*** Opening THE DATA ***

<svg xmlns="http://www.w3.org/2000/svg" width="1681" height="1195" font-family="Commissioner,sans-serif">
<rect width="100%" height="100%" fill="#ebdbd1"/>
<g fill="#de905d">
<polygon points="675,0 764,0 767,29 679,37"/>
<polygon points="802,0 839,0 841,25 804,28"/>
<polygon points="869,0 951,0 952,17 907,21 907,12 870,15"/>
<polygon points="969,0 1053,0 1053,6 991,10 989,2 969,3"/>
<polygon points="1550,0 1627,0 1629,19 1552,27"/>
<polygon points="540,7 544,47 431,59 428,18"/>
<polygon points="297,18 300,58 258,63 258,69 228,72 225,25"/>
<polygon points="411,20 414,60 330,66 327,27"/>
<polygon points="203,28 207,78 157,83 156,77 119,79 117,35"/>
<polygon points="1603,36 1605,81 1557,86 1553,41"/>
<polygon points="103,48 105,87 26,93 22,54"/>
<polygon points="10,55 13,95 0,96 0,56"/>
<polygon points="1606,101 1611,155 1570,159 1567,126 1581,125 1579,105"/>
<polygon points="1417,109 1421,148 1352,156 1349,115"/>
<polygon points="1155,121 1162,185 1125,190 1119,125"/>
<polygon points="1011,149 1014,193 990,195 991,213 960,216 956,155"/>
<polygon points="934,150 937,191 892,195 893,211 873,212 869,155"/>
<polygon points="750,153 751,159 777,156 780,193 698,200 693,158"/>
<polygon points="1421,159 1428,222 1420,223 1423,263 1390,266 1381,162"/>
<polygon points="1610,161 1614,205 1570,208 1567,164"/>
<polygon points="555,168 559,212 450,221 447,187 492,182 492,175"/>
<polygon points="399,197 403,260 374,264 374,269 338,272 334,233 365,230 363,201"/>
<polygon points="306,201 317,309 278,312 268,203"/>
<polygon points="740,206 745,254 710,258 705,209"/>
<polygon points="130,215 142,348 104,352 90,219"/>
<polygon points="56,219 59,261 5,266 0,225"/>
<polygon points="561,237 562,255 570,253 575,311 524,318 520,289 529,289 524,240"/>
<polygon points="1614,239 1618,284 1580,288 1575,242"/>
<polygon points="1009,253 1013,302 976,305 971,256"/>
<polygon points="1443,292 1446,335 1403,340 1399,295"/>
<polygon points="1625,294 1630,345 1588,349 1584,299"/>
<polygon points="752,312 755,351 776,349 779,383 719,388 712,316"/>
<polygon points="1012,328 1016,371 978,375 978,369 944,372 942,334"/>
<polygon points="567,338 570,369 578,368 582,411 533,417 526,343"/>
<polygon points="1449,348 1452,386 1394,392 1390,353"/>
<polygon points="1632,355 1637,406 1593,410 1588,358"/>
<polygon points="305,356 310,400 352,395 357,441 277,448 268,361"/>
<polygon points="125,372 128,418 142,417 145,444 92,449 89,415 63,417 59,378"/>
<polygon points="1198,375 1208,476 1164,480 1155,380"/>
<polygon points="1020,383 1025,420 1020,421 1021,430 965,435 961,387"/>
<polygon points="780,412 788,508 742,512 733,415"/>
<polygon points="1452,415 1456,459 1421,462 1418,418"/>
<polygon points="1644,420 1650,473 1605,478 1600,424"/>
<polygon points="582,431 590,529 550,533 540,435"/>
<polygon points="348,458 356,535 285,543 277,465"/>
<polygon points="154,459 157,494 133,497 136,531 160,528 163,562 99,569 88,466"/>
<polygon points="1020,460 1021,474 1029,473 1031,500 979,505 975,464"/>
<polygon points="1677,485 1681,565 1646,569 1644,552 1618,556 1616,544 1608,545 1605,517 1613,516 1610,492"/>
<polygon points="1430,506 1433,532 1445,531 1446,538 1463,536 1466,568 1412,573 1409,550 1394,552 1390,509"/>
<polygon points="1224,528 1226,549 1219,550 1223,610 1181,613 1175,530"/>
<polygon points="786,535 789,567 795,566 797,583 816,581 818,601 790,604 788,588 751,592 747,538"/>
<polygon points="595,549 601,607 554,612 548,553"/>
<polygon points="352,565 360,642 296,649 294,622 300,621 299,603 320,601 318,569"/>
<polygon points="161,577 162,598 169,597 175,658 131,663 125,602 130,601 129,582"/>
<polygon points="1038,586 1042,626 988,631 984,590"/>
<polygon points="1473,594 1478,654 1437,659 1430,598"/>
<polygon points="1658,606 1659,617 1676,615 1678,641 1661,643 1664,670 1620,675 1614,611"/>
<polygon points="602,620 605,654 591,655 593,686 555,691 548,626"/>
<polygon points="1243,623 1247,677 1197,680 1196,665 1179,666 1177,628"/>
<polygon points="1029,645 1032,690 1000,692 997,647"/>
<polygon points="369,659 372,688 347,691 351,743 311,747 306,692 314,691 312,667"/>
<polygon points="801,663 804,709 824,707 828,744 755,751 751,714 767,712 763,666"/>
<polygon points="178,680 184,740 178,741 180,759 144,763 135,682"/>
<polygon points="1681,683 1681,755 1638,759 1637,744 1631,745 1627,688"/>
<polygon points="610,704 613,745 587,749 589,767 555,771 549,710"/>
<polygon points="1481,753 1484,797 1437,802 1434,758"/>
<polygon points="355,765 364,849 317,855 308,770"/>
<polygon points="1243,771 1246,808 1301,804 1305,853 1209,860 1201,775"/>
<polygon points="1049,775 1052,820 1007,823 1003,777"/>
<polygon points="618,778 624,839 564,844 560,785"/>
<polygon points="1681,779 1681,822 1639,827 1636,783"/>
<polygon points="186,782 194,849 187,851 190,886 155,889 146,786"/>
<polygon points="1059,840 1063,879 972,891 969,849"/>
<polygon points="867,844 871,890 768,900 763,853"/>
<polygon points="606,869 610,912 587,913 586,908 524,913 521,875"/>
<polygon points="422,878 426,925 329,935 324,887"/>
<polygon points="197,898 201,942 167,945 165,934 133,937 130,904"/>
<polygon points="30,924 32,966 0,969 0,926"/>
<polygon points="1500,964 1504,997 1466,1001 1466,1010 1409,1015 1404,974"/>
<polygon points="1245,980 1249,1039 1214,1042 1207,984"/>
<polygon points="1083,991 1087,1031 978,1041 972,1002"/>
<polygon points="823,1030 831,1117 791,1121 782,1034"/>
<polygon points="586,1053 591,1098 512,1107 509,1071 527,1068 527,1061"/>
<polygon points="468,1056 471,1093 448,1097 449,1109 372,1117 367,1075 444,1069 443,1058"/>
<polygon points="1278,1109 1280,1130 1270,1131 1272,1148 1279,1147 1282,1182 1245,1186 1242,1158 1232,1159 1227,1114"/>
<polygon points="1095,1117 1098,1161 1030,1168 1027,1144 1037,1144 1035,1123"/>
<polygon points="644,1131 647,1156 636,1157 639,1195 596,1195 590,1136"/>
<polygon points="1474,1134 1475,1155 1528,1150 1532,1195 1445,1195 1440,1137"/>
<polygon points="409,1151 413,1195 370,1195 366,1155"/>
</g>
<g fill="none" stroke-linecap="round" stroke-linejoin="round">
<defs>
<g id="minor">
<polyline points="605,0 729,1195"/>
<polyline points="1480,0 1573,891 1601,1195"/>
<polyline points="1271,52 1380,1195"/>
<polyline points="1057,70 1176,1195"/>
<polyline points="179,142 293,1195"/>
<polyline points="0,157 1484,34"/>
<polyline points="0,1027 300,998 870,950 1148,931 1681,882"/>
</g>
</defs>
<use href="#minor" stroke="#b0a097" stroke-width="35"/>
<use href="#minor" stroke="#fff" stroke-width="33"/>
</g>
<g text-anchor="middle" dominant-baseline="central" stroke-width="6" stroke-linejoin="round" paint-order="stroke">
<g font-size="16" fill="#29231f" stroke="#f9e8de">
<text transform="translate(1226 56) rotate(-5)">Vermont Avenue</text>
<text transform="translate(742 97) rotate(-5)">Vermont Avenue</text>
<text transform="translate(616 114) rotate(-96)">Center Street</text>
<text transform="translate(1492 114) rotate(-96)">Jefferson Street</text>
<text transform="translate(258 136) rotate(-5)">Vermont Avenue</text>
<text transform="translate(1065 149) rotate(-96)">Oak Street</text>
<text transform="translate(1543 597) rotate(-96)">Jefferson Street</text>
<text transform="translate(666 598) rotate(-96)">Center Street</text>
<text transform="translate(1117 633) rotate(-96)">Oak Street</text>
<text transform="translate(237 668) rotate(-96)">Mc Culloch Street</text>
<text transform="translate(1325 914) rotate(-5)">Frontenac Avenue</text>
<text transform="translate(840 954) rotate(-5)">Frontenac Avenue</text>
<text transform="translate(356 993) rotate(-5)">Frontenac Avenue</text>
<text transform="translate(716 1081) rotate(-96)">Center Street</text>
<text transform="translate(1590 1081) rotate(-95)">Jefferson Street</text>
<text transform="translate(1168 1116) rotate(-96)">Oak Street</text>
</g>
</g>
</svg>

*** Closing THE DATA ***

- _AIM OF THE TASK_
Search the data above for the word "round". Copy each line it is in.

- _OUTPUT_
<g fill="none" stroke-linecap="round" stroke-linejoin="round">
<g text-anchor="middle" dominant-baseline="central" stroke-width="6" stroke-linejoin="round" paint-order="stroke">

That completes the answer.